*** GIVEN TEXT

Re: 2001 Foresight Gathering and theories of the mind

From: Ken Clements (Ken@Innovation-On-Demand.com)
Date: Mon Apr 16 2001 - 13:46:23 MDT


Mitchell J Porter wrote:

> A week from now, the Foresight Institute will be running
> a big brainstorming session on the future (see
> http://www.foresight.org/SrAssoc/spring2001/program.html).
> There's no way I can be there, but I'm sure a number of
> people on this list will be, so I'm going to say here
> what I'd like to have said there, and maybe it will make
> its way there and make a difference.
>
> My aim would be to get people to consider, as a serious
> possibility, that the mind is essentially quantum in
> some regard. This is not a wild contingency or an idle
> speculation; it's only a few steps away from things we
> already know, and if true it is likely to have profound
> consequences for the shape of things to come.
>

Thank you for the comment, Mitch. I see that Hal has already addressed
much of your post, but I would like to add a few things here. First,
you need to tell us more about what you are calling "mind" so we have
some way of generating falsifiable predictions about it. You also talk
about "thoughts" without a bright line test that would say what kind of
behavior is thought vs something like reflex. Also, where on the
evolutional continuum is the bright line where creatures got minds and
started having thoughts? When in your own personal development from a
single cell did you get a "mind" and have "thoughts"?

******
*** SUPPLIED RECORDS

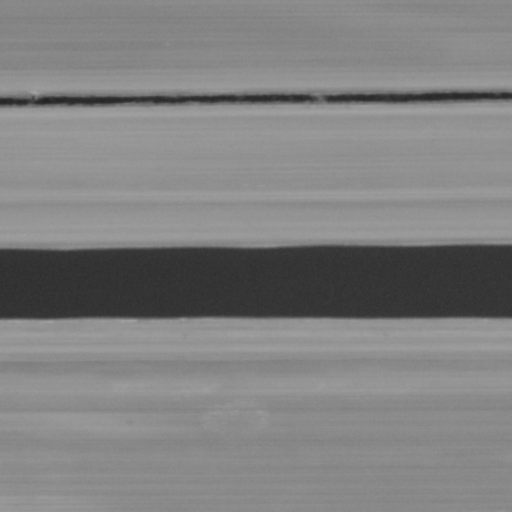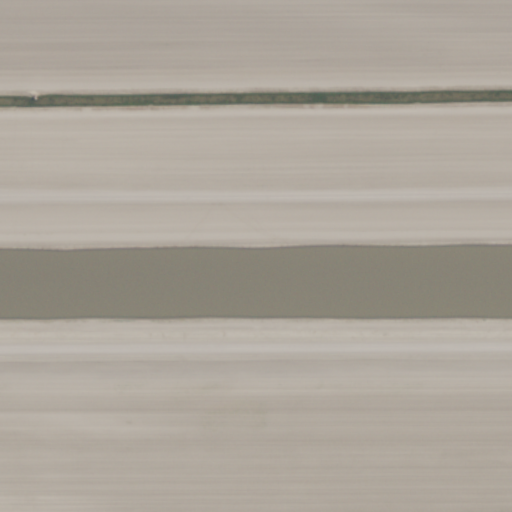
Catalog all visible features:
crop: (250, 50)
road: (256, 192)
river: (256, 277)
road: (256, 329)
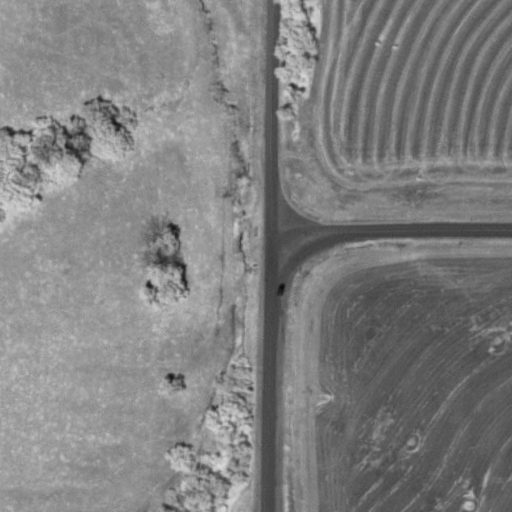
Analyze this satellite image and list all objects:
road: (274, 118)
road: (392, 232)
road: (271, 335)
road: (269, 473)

******
*** SUPPLIED RECORDS

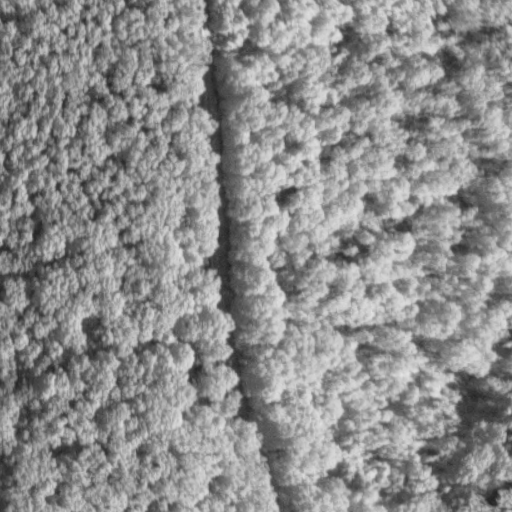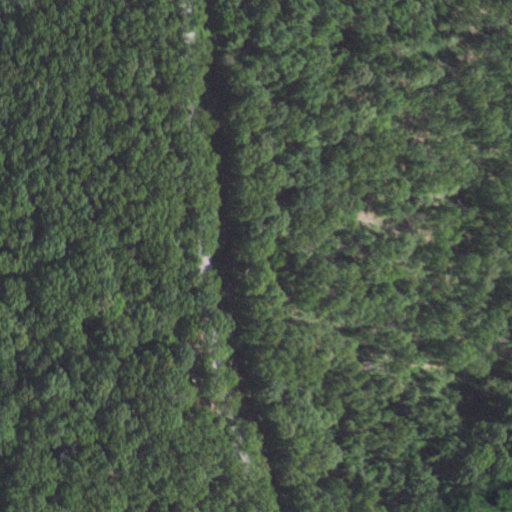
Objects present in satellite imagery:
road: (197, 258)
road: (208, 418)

******

Can you reproduce the mailing-list reply about quantum theories of the mind, word for word and in full?

* _WRITTEN ANSWER_
Re: 2001 Foresight Gathering and theories of the mind

From: Ken Clements (Ken@Innovation-On-Demand.com)
Date: Mon Apr 16 2001 - 13:46:23 MDT


Mitchell J Porter wrote:

> A week from now, the Foresight Institute will be running
> a big brainstorming session on the future (see
> http://www.foresight.org/SrAssoc/spring2001/program.html).
> There's no way I can be there, but I'm sure a number of
> people on this list will be, so I'm going to say here
> what I'd like to have said there, and maybe it will make
> its way there and make a difference.
>
> My aim would be to get people to consider, as a serious
> possibility, that the mind is essentially quantum in
> some regard. This is not a wild contingency or an idle
> speculation; it's only a few steps away from things we
> already know, and if true it is likely to have profound
> consequences for the shape of things to come.
>

Thank you for the comment, Mitch. I see that Hal has already addressed
much of your post, but I would like to add a few things here. First,
you need to tell us more about what you are calling "mind" so we have
some way of generating falsifiable predictions about it. You also talk
about "thoughts" without a bright line test that would say what kind of
behavior is thought vs something like reflex. Also, where on the
evolutional continuum is the bright line where creatures got minds and
started having thoughts? When in your own personal development from a
single cell did you get a "mind" and have "thoughts"?